Man I hate to hear this they are good people and do awesome work 

Sent from my SM-G920V using Tapatalk


----------



## Googan (Mar 21, 2013)

looks like they took the money and ran i know another fisherman who lost their reels with them. It always the nice ones who end up screwing you


----------



## dbarham (Aug 13, 2005)

Maybe hard times? Don't think they are thieves at all
Joey last posted Dec 20
Sent from my SM-G920V using Tapatalk


----------



## snapperlicious (Aug 11, 2009)

Did some digging and 832-244-3542 was posted the the Facebook page for Joey. That was posted late November so looks like they are still working just not really responding. Poor customer service imo.


----------



## irbjd (Aug 11, 2005)

Still own the house down in Pearland per Brazoria CAD. Search on Google shows he works/worked at NOV. Maybe he got laid off.


----------



## Hawglife (Mar 9, 2014)

Hey guys we have been out of country, and recently have had to battle a personal family issue that has had our hands tied, and will continue to tie our hands for some time. We will be reaching out within the next week's to return people's reels. We thank you for your patience during this time, and we assure yall we aren't out to rip anyone off. 

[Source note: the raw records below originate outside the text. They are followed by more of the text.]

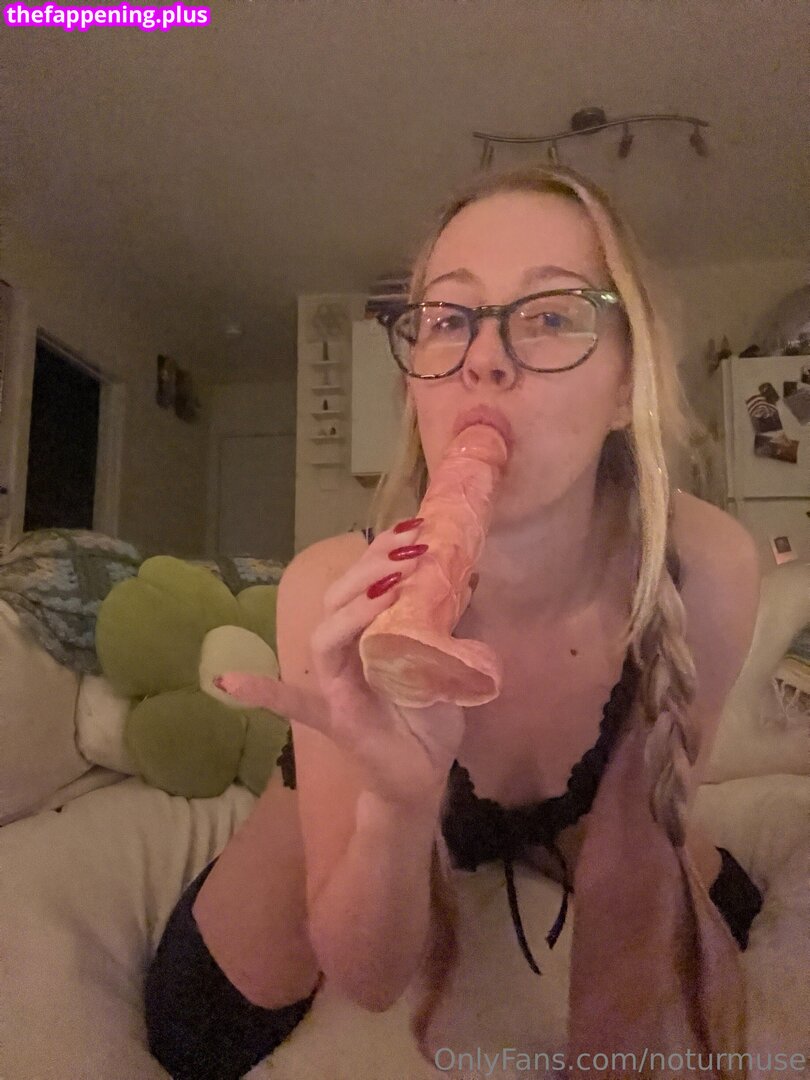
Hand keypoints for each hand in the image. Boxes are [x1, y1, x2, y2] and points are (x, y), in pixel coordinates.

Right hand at [215, 523, 469, 808]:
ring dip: (352, 607)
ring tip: (389, 586)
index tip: (415, 527)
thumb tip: (467, 574)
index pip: (363, 581)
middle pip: (339, 599)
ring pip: (325, 636)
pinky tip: (228, 683)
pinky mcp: (334, 717)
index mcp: (368, 632)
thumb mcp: (447, 658)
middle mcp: (345, 651)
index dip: (382, 552)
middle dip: (371, 568)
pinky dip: (262, 693)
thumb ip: (449, 622)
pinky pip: (292, 704)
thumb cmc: (428, 714)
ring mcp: (334, 684)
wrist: (425, 774)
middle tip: (410, 549)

Sent from my SM-N920P using Tapatalk


----------



## Hawglife (Mar 9, 2014)

Googan said:


> looks like they took the money and ran i know another fisherman who lost their reels with them. It always the nice ones who end up screwing you


There has not been one fisherman's reel lost to us  . 
We've corrected any issues/delay from the past, or are working to do so, thanks! 
Please feel free to reach out if u want to hear the story! We're not our to get anyone, definitely not fellow fisherman!


----------